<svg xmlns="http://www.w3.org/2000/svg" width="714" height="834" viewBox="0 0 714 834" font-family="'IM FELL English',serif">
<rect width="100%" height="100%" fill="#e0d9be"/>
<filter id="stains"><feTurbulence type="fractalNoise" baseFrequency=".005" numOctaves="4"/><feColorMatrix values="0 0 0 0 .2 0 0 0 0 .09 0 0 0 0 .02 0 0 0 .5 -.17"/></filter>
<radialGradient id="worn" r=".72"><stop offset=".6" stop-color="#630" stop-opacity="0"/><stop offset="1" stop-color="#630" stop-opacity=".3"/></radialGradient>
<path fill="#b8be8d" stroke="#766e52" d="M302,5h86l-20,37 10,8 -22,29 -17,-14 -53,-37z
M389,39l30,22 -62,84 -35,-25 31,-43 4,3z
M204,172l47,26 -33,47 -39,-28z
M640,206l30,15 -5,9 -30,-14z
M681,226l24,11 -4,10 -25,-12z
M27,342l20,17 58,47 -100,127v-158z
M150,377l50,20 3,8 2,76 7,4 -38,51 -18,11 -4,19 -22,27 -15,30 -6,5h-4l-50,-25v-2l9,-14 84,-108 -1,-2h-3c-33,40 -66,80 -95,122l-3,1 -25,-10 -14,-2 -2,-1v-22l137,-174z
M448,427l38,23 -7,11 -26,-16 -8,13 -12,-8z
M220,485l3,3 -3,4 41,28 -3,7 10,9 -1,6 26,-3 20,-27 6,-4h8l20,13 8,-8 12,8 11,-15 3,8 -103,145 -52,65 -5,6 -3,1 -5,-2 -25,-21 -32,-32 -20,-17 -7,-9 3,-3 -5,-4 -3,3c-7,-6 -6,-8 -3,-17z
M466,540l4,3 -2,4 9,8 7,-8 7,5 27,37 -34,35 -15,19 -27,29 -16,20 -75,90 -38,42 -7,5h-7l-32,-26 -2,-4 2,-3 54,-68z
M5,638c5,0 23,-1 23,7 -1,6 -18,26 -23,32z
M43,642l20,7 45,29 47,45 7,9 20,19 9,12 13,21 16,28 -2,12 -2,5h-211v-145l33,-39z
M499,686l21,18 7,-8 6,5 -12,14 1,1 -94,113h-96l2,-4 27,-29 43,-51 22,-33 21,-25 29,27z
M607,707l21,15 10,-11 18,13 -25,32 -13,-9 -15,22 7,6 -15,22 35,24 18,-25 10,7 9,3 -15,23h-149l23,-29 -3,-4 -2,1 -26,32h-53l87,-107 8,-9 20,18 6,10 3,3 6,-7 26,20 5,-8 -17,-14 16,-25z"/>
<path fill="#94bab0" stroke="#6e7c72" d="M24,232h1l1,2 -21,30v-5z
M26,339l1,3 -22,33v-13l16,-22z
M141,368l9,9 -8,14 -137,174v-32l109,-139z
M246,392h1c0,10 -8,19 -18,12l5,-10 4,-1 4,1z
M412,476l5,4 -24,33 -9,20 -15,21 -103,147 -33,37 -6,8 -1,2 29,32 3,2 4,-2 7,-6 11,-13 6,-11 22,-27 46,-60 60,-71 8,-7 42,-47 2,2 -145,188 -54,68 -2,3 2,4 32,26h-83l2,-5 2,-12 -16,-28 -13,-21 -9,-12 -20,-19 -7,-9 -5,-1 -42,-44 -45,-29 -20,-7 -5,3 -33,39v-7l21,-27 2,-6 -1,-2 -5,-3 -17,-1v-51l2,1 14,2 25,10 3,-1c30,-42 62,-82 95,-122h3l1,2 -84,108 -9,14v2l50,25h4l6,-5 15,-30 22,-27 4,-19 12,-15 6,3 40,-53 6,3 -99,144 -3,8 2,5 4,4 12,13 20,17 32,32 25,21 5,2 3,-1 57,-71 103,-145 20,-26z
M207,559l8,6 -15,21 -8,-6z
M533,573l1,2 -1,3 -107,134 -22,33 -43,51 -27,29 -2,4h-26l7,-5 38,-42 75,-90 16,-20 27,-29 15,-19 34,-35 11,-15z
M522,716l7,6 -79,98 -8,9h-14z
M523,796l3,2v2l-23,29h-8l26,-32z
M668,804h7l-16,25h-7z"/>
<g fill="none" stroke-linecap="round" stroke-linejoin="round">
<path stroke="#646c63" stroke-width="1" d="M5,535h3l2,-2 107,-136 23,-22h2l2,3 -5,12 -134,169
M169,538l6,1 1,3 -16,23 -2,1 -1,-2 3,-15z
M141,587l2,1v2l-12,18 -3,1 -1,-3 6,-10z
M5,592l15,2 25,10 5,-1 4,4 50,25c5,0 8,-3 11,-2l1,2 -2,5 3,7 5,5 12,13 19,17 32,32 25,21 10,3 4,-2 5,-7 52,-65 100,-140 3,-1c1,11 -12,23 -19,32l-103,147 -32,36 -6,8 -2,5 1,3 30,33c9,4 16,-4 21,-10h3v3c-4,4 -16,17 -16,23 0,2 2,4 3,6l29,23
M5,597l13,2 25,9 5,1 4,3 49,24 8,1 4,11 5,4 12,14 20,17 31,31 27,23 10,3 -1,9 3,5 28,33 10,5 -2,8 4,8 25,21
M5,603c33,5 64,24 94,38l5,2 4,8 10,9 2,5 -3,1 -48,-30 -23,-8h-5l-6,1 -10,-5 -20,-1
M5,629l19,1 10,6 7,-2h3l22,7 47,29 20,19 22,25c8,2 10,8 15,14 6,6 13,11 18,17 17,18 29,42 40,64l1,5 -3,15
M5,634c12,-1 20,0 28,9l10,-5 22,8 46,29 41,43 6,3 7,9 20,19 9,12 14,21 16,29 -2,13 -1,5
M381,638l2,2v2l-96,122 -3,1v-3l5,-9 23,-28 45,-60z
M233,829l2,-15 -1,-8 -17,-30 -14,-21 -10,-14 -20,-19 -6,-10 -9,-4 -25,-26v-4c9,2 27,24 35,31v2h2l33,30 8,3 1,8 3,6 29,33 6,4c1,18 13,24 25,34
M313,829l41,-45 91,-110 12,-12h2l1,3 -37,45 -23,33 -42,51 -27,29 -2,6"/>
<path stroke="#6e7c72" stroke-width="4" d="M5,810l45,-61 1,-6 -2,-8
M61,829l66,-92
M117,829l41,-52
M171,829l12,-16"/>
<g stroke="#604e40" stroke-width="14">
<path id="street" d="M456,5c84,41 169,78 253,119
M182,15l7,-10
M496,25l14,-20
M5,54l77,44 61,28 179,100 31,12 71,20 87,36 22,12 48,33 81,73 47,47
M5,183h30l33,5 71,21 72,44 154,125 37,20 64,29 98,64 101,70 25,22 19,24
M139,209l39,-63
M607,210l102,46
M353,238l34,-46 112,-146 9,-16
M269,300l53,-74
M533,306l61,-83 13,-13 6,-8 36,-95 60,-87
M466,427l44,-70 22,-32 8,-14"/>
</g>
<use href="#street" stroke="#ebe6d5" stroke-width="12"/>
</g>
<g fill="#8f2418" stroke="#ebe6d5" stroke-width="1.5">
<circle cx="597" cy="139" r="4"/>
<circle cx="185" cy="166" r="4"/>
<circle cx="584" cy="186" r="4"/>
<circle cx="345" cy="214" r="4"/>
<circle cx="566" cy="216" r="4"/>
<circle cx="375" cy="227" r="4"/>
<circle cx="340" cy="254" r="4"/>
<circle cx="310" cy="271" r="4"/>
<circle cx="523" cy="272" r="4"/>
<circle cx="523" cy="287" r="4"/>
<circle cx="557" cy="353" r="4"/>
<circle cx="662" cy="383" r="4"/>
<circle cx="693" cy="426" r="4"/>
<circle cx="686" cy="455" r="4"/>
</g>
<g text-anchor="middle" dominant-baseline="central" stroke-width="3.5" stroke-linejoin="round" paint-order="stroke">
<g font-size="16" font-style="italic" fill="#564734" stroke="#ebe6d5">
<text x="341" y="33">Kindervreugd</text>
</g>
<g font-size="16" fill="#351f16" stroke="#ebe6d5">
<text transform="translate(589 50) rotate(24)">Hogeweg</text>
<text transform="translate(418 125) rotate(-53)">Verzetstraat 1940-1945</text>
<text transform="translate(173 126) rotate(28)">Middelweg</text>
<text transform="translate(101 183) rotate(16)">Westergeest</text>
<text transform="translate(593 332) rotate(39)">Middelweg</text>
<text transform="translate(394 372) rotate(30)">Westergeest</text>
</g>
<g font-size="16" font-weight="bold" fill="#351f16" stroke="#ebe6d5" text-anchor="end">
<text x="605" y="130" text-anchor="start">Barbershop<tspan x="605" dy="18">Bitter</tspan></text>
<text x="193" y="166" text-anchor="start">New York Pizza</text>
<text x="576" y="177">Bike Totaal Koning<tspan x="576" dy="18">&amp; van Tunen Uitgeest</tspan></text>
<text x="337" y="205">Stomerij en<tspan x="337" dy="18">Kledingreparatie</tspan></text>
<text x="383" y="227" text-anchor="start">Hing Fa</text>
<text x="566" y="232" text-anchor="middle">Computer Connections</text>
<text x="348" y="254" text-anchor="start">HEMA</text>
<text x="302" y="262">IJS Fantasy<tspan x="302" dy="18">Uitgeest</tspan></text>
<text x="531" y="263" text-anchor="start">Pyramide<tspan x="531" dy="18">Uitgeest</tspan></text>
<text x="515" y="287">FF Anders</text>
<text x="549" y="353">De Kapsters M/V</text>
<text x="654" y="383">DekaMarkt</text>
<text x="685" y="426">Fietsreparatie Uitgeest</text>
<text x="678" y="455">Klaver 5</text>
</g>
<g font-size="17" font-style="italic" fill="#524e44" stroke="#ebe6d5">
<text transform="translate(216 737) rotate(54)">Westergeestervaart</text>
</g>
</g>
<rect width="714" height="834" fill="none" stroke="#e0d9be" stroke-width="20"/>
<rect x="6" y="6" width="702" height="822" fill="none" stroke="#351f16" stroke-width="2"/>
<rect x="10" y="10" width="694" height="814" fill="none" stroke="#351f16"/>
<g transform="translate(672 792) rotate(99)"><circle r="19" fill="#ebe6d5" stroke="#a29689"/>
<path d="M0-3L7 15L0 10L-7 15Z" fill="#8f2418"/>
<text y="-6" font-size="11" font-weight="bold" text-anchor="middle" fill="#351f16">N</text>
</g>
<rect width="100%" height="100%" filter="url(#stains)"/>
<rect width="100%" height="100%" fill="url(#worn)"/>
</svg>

* **Task details**: Looking through the listing above, state how many of its lines contain the string "worn". Write only the number.

* **Written answer**: 2